If having an engineering degree or a career in medicine was a strange prerequisite for 9-11 involvement, an affinity for rap music may be the common denominator for today’s Western jihadists.
Cherif Kouachi, one of the two brothers responsible for the terrorist attack on Charlie Hebdo in Paris the other week, was, according to ABC News, “briefly featured in a 2005 French television documentary as an aspiring rap musician-turned-jihadist.” (As CNN noted, “A report from the TV network France 3, which apparently first aired in 2005, described Kouachi as a young fan of rap more interested in chasing girls than going to the mosque.”)
We’re not talking about some sort of propaganda rap music used as a recruiting tool by Islamist groups (though that surely exists), but rather, a trend whereby American or Western rap music serves as a gateway drug to future terrorism. And the most recent case is not an isolated incident.

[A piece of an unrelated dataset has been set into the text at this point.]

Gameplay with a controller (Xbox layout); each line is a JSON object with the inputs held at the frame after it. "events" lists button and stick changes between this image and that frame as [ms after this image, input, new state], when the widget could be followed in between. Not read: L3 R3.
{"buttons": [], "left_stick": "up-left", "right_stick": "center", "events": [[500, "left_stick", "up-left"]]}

As fears about homegrown terrorism grow, examples mount. Take, for instance, the case of a German rapper who joined ISIS—or Boston bomber Tamerlan Tsarnaev, who was reportedly “heavy into hip hop.” This seems odd to us, because we are familiar with the ethos of American rap, the stereotypes of which include a bacchanalian existence typified by videos of scantily clad girls on yachts, and the conspicuous consumption of alcohol and drugs. This would seem to be the opposite of what you would expect to motivate someone to pursue an extreme fundamentalist religious doctrine.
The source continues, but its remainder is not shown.